_Task description_
An exact repetition of every entry, with no images, is the required answer.

_Data to process_
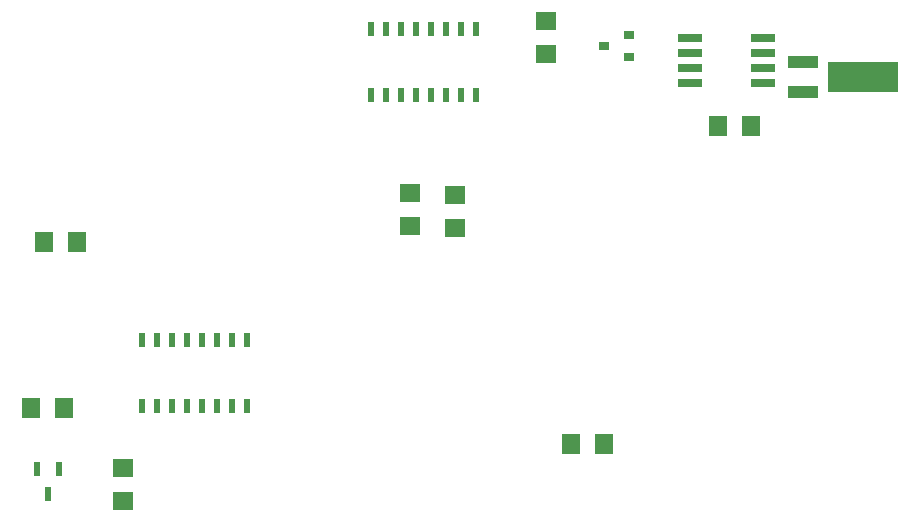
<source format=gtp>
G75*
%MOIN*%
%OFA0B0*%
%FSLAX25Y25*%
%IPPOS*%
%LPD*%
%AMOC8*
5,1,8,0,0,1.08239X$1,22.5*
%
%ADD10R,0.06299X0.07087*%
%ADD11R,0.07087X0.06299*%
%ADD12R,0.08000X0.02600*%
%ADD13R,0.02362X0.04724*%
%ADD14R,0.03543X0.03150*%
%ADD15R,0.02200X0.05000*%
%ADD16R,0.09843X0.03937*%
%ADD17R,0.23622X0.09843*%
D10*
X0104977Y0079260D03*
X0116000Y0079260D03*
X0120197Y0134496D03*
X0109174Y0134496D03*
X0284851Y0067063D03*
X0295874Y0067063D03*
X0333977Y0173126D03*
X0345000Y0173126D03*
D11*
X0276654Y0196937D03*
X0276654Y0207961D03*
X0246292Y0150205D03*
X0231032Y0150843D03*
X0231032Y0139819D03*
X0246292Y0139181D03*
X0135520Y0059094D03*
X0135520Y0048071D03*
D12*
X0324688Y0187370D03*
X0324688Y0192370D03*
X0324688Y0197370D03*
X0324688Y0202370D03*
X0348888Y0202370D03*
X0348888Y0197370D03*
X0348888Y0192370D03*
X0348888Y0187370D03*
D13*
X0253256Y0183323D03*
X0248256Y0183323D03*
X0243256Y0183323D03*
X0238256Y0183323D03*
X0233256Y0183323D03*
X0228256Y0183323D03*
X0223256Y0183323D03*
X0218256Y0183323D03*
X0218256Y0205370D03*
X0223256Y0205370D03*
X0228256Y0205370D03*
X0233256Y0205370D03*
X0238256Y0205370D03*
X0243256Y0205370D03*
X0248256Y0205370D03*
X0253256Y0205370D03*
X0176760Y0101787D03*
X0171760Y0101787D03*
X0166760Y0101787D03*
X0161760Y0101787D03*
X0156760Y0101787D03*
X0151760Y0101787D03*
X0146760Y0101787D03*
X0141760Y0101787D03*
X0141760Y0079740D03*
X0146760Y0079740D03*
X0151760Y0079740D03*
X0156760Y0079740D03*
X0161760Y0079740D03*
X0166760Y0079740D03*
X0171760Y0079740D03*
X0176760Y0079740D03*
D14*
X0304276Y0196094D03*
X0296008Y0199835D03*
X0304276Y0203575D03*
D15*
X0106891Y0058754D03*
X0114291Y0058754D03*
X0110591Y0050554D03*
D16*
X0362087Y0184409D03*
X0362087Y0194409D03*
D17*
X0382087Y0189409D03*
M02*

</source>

_Completed exercise_
<source format=gtp>
G75*
%MOIN*%
%OFA0B0*%
%FSLAX25Y25*%
%IPPOS*%
%LPD*%
%AMOC8*
5,1,8,0,0,1.08239X$1,22.5*
%
%ADD10R,0.06299X0.07087*%
%ADD11R,0.07087X0.06299*%
%ADD12R,0.08000X0.02600*%
%ADD13R,0.02362X0.04724*%
%ADD14R,0.03543X0.03150*%
%ADD15R,0.02200X0.05000*%
%ADD16R,0.09843X0.03937*%
%ADD17R,0.23622X0.09843*%
D10*
X0104977Y0079260D03*
X0116000Y0079260D03*
X0120197Y0134496D03*
X0109174Y0134496D03*
X0284851Y0067063D03*
X0295874Y0067063D03*
X0333977Y0173126D03*
X0345000Y0173126D03*
D11*
X0276654Y0196937D03*
X0276654Y0207961D03*
X0246292Y0150205D03*
X0231032Y0150843D03*
X0231032Y0139819D03*
X0246292Y0139181D03*
X0135520Y0059094D03*
X0135520Y0048071D03*
D12*
X0324688Y0187370D03*
X0324688Y0192370D03*
X0324688Y0197370D03*
X0324688Y0202370D03*
X0348888Y0202370D03*
X0348888Y0197370D03*
X0348888Y0192370D03*
X0348888Y0187370D03*
D13*
X0253256Y0183323D03*
X0248256Y0183323D03*
X0243256Y0183323D03*
X0238256Y0183323D03*
X0233256Y0183323D03*
X0228256Y0183323D03*
X0223256Y0183323D03*
X0218256Y0183323D03*
X0218256Y0205370D03*
X0223256Y0205370D03*
X0228256Y0205370D03*
X0233256Y0205370D03*
X0238256Y0205370D03*
X0243256Y0205370D03*
X0248256Y0205370D03*
X0253256Y0205370D03*
X0176760Y0101787D03*
X0171760Y0101787D03*
X0166760Y0101787D03*
X0161760Y0101787D03*
X0156760Y0101787D03*
X0151760Y0101787D03*
X0146760Y0101787D03*
X0141760Y0101787D03*
X0141760Y0079740D03*
X0146760Y0079740D03*
X0151760Y0079740D03*
X0156760Y0079740D03*
X0161760Y0079740D03*
X0166760Y0079740D03*
X0171760Y0079740D03*
X0176760Y0079740D03*
D14*
X0304276Y0196094D03*
X0296008Y0199835D03*
X0304276Y0203575D03*
D15*
X0106891Y0058754D03*
X0114291Y0058754D03*
X0110591Y0050554D03*
D16*
X0362087Y0184409D03*
X0362087Y0194409D03*
D17*
X0382087Y0189409D03*
M02*

</source>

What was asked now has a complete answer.